Evidente que a Anvisa e o Sistema CEP/Conep, ante a falta de legislação,

ganham maior importância na fiscalização de todos os estudos clínicos, a fim de

garantir que a condução das pesquisas esteja em consonância com os princípios

basilares da dignidade da pessoa humana e o respeito a autonomia, integridade,

saúde e vida de cada participante.

O ato de disposição sobre o próprio corpo para a realização de estudos

clínicos de medicamentos – de Fase I – configura um direito fundamental do ser

humano decorrente da interpretação sistemática da CF e devidamente justificado

pela regra da proporcionalidade.
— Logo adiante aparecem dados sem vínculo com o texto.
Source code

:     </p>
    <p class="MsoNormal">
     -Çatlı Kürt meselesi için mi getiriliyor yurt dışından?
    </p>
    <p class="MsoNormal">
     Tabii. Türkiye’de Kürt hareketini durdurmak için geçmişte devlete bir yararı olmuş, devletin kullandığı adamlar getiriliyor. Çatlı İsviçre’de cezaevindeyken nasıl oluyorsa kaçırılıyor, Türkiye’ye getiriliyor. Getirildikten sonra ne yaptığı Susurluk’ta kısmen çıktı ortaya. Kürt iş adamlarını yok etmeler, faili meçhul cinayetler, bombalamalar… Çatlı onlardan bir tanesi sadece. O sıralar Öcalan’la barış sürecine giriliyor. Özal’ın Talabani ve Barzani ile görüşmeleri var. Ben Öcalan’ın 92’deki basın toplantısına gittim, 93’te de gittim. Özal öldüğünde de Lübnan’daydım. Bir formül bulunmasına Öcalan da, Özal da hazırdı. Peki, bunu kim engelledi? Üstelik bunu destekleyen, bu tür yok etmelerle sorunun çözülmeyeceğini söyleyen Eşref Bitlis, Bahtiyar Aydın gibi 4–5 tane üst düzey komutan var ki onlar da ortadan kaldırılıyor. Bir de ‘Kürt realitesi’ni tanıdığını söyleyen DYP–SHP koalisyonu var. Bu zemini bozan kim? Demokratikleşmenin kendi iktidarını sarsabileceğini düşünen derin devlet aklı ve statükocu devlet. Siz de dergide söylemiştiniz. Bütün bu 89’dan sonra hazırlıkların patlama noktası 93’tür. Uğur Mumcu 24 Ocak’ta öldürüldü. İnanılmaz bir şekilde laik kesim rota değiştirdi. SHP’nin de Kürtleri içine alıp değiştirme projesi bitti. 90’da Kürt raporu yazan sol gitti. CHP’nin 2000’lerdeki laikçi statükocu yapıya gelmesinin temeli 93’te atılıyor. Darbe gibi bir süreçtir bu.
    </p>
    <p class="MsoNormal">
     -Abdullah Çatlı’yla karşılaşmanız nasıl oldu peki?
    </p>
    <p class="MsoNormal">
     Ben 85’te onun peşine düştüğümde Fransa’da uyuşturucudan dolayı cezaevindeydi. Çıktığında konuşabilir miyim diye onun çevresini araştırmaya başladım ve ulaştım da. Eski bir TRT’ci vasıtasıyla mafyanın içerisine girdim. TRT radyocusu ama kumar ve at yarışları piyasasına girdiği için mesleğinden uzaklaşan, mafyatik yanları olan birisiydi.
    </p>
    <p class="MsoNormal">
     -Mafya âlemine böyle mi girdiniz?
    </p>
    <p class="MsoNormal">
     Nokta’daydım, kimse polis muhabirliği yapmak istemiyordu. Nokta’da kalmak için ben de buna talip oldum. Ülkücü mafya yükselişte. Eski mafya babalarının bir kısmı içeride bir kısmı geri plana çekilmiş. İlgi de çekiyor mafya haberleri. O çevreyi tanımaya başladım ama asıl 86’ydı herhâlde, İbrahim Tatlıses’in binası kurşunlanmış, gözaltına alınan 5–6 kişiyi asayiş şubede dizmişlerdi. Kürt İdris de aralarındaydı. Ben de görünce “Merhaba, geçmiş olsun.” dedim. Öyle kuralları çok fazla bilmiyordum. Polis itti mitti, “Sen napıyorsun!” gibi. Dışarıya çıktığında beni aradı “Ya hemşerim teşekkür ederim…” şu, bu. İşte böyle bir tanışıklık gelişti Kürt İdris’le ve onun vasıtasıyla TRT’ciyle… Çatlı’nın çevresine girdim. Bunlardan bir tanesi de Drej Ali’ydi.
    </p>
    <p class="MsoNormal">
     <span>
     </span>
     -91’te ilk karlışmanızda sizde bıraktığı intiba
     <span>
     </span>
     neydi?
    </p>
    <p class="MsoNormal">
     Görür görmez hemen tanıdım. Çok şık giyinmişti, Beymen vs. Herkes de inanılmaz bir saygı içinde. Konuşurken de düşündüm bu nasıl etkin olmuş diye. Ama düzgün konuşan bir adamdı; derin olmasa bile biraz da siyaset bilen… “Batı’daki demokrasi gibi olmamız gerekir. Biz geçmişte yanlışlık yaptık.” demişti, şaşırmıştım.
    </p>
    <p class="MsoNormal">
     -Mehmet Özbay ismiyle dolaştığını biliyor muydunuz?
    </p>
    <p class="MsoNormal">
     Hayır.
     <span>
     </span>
Entretanto, a compensação pecuniária advinda da

resolução administrativa, embora seja de suma importância para o incentivo das

pesquisas dessa natureza, deve ser analisada com cautela, tendo em vista a

vulnerabilidade e a fragilidade social e institucional do país, que poderá ceifar o

núcleo essencial do direito à disposição sobre o próprio corpo, qual seja: o

consentimento livre e esclarecido.

Para tanto, torna-se fundamental que, caso seja reconhecida a real

necessidade de compensação pecuniária, seja emanada pelo poder competente,

após estudo social, científico, legal, ético e econômico, uma legislação capaz de

estabelecer regras e limites, a ponto de que tal ato não configure real

comercialização do corpo humano, o que seria inconcebível pela expressa vedação

constitucional.

Mostram-se necessárias a proteção e a segurança de todos os direitos

dos participantes. Não se pode deixar cair no esquecimento todo o trajeto histórico

de construção de tal proteção, a fim de evitar qualquer retrocesso que, novamente,

subjugue a condição humana a mero objeto da ciência.